[comp.misc] Looking for a PostScript to ASCII converter

add@sciences.sdsu.edu (James D. Murray) (07/17/90)

	After poking around via FTP for a while I haven't been able to
find a PostScript to ASCII converter.  Not having a PostScript printer
it would be a nice thing to have.  Even a PostScript to Microsoft Word,
Sprint, Wordstar, Wordperfect, etc. would be welcome.

	Anyone know were I might FTP this, or a similar program?

emv@math.lsa.umich.edu (Edward Vielmetti) (07/19/90)

In article <1990Jul17.044534.23396@ucselx.sdsu.edu> add@sciences.sdsu.edu (James D. Murray) writes:

	   After poking around via FTP for a while I haven't been able to
   find a PostScript to ASCII converter.  Not having a PostScript printer
   it would be a nice thing to have.  Even a PostScript to Microsoft Word,
   Sprint, Wordstar, Wordperfect, etc. would be welcome.

Postscript is a humongously flexible page description language.  If you have
a document written with (say) microsoft word it may be possible to deconstruct
the postscript and find out what actual characters are involved in the text.
Things like ligatures, font changes, odd spacing can make it tough.

It all depends on the document I guess is what I'm trying to say.

--Ed

Edward Vielmetti, U of Michigan math dept <emv@math.lsa.umich.edu>
comp.archives moderator

bambi@kirk.nmg.bu.oz (David J. Hughes) (07/20/90)

From article <EMV.90Jul18165824@urania.math.lsa.umich.edu>, by emv@math.lsa.umich.edu (Edward Vielmetti):
> In article <1990Jul17.044534.23396@ucselx.sdsu.edu> add@sciences.sdsu.edu (James D. Murray) writes:
> 
> 	   After poking around via FTP for a while I haven't been able to
>    find a PostScript to ASCII converter.  Not having a PostScript printer
>    it would be a nice thing to have.  Even a PostScript to Microsoft Word,
>    Sprint, Wordstar, Wordperfect, etc. would be welcome.
> 
> Postscript is a humongously flexible page description language.  If you have
> a document written with (say) microsoft word it may be possible to deconstruct
> the postscript and find out what actual characters are involved in the text.
> Things like ligatures, font changes, odd spacing can make it tough.

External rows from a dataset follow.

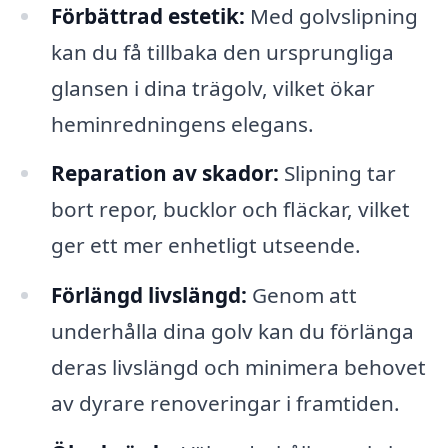
Förbättrad estetik:
Med golvslipning
kan du få tillbaka den ursprungliga
glansen i dina trägolv, vilket ökar
heminredningens elegans.
Reparation av skador:
Slipning tar
bort repor, bucklor och fläckar, vilket
ger ett mer enhetligt utseende.
Förlängd livslängd:
Genom att
underhålla dina golv kan du förlänga
deras livslängd och minimera behovet
av dyrare renoveringar i framtiden.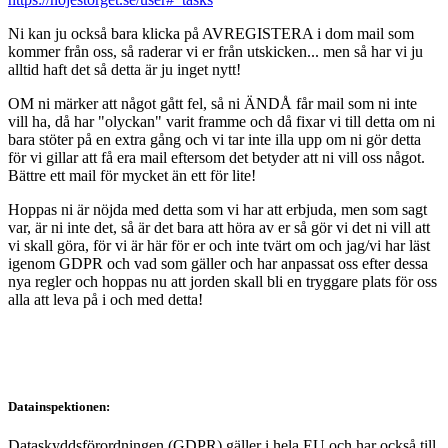
Ni kan ju också bara klicka på AVREGISTERA i dom mail som
kommer från oss, så raderar vi er från utskicken... men så har vi ju
alltid haft det så detta är ju inget nytt!
OM ni märker att något gått fel, så ni ÄNDÅ får mail som ni inte
vill ha, då har "olyckan" varit framme och då fixar vi till detta om ni
bara stöter på en extra gång och vi tar inte illa upp om ni gör detta
för vi gillar att få era mail eftersom det betyder att ni vill oss något.
Bättre ett mail för mycket än ett för lite!
Hoppas ni är nöjda med detta som vi har att erbjuda, men som sagt
var, är ni inte det, så är det bara att höra av er så gör vi det ni vill att
vi skall göra, för vi är här för er och inte tvärt om och jag/vi har läst
igenom GDPR och vad som gäller och har anpassat oss efter dessa
nya regler och hoppas nu att jorden skall bli en tryggare plats för oss
alla att leva på i och med detta!
Datainspektionen:
Dataskyddsförordningen (GDPR) gäller i hela EU och har också till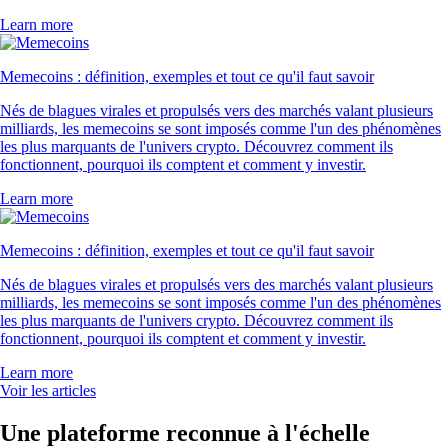
Learn more
Memecoins : définition, exemples et tout ce qu'il faut savoir
Nés de blagues virales et propulsés vers des marchés valant plusieurs
milliards, les memecoins se sont imposés comme l'un des phénomènes
les plus marquants de l'univers crypto. Découvrez comment ils
fonctionnent, pourquoi ils comptent et comment y investir.
Learn more
Memecoins : définition, exemples et tout ce qu'il faut savoir
Nés de blagues virales et propulsés vers des marchés valant plusieurs
milliards, les memecoins se sont imposés comme l'un des phénomènes
les plus marquants de l'univers crypto. Découvrez comment ils
fonctionnent, pourquoi ils comptent et comment y investir.
Learn more
Voir les articles
Une plateforme reconnue à l'échelle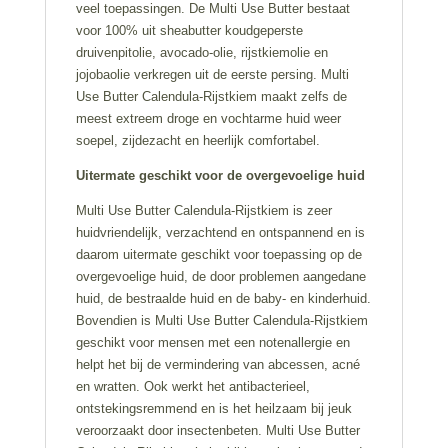
veel toepassingen. De Multi Use Butter bestaat
voor 100% uit sheabutter koudgeperste
druivenpitolie, avocado-olie, rijstkiemolie en
jojobaolie verkregen uit de eerste persing. Multi
Use Butter Calendula-Rijstkiem maakt zelfs de
meest extreem droge en vochtarme huid weer
soepel, zijdezacht en heerlijk comfortabel.
Uitermate geschikt voor de overgevoelige huid
Multi Use Butter Calendula-Rijstkiem is zeer
huidvriendelijk, verzachtend en ontspannend en is
daarom uitermate geschikt voor toepassing op de
overgevoelige huid, de door problemen aangedane
huid, de bestraalde huid en de baby- en kinderhuid.
Bovendien is Multi Use Butter Calendula-Rijstkiem
geschikt voor mensen met een notenallergie en
helpt het bij de vermindering van abcessen, acné
en wratten. Ook werkt het antibacterieel,
ontstekingsremmend en is het heilzaam bij jeuk
veroorzaakt door insectenbeten. Multi Use Butter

Another question on the same line - does anyone know of a filter for
translating PostScript into Epson type graphics and character formatting
codes.  I know that the power of PostScript is substantially greater
than that of the Epson command code set, but in our situation a filter
such as this would be invaluable.  We have labs of student PC's that
spool their printjobs to UNIX hosts.  Final copies of assignments etc
can be sent to LaserWriters but draft copies are sent to the (free)
dot-matrix printers (Epsons).  Has anyone done anything like this using 
the GNU GhostScript interpretor ?

Any help would be appreciated.


bambi
+----------------------------------------------------------------------------+
| David J. Hughes   (AKA bambi)	 |   bambi@kowande.bu.oz.au                  |
| Systems Programmer		 |   bambi@kowande.bu.oz.au@uunet.uu.net     |
| Network Management Group       |   ..!uunet!munnari!kowande.bu.oz.au!bambi |
| Bond University, Gold Coast    |   Phone : +61 75 951111                   |
| Queensland,  Australia  4229   |   Fax :   +61 75 951456                   |
+----------------------------------------------------------------------------+

max@pnet51.orb.mn.org (Max Tardiveau) (07/20/90)

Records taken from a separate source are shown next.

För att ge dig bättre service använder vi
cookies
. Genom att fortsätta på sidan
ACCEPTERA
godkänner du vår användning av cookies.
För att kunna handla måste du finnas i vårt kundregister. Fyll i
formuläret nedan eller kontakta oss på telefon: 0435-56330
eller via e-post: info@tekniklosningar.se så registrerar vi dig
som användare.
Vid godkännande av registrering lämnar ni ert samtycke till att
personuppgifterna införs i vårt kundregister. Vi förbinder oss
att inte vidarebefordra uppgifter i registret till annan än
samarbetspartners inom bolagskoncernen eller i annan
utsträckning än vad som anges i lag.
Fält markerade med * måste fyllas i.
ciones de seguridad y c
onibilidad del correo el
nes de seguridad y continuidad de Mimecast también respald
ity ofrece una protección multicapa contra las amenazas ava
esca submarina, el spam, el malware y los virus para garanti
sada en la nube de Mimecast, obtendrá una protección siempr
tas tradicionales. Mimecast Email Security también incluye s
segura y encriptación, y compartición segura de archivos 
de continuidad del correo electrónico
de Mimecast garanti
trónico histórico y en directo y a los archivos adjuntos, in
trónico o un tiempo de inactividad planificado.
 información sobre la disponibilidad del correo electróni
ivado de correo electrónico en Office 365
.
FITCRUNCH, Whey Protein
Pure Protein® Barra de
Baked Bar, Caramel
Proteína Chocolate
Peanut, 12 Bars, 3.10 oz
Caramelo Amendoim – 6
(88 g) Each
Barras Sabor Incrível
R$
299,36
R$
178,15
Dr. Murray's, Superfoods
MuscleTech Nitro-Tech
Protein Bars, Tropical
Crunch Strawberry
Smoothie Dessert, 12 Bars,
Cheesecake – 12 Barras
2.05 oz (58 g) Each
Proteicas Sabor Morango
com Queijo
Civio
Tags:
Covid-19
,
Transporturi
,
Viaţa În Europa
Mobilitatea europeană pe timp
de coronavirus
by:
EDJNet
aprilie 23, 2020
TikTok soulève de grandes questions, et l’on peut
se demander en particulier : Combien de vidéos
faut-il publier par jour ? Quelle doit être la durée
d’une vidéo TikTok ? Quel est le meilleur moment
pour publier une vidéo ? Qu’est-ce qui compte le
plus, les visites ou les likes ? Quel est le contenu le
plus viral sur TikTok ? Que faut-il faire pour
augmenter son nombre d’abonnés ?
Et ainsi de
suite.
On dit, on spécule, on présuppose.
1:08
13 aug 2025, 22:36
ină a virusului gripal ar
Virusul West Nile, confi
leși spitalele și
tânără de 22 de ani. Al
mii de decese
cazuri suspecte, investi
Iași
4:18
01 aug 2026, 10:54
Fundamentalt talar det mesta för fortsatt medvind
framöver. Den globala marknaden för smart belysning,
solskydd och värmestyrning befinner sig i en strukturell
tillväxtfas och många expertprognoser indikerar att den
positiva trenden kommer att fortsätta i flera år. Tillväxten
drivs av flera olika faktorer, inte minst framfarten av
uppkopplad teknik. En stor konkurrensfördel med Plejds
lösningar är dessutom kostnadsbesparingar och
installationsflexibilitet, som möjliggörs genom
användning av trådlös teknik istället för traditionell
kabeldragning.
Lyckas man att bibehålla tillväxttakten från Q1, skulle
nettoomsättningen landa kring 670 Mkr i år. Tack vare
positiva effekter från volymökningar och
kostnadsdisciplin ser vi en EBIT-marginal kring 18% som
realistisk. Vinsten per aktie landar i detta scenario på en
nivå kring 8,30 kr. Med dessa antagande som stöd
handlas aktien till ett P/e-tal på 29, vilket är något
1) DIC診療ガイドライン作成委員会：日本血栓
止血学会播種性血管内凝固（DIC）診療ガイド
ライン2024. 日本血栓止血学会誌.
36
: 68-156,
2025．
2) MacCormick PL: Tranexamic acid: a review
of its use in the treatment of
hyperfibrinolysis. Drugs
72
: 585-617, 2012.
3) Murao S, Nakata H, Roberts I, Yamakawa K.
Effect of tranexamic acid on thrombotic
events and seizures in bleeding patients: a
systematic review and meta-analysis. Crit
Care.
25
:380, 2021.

I think many people don't realize that Postscript is not a graphics
format like TIFF. Postscript is a programming language, with all
rights and7 privileges. Programs that generate Postscript usually
use only a subset of the language (except programs like Illustrator
which take (almost) full advantage of the language).

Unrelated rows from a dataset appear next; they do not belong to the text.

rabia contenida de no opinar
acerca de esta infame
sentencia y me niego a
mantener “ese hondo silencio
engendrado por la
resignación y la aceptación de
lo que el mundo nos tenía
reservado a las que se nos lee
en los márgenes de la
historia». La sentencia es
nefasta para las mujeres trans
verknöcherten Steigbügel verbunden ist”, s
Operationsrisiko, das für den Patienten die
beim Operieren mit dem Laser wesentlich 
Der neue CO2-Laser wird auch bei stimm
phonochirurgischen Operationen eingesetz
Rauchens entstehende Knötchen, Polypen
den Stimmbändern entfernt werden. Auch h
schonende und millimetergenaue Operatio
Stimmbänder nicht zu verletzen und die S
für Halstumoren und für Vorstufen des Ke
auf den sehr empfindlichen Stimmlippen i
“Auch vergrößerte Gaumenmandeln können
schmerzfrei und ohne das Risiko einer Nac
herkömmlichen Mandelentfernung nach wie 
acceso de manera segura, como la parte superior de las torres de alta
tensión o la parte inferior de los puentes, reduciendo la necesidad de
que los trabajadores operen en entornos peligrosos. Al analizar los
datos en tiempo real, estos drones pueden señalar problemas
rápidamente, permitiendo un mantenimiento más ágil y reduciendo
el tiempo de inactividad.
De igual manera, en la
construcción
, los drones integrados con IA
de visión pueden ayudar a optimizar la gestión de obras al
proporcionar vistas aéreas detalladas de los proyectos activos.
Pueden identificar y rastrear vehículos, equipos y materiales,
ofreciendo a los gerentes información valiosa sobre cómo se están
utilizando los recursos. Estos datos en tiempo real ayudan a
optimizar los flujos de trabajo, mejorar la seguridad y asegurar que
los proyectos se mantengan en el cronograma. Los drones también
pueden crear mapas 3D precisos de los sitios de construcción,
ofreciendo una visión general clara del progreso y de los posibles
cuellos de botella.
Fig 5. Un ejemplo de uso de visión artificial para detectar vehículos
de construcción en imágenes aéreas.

So what does that mean to you, if you have a Postscript file and
you want to print it ? That means you must have a Postscript
interpreter. There is one (obviously) in all Postscript printers,
but you can also find others that can run on non-dedicated
computers (a Postscript printer is a dedicated computer with
the engine of a photocopy machine, roughly).

So where do you find Postscript interpreters ? A few names come
to my mind :

- Freedom of the Press is a Postscript clone that runs on Macintosh.
- Ghostscript is a GNU Postscript clone (a little rough, though).
- Postscript display systems like NeWS and NeXT. I think there is
  a driver that will print Postscript on an Imagewriter from a NeXT.

The bottom line is that you should not expect a simple translation
from Postscript to HPGL, Quickdraw, TIFF or Epson codes. You need
a complete interpreter, and that's not a piece of cake.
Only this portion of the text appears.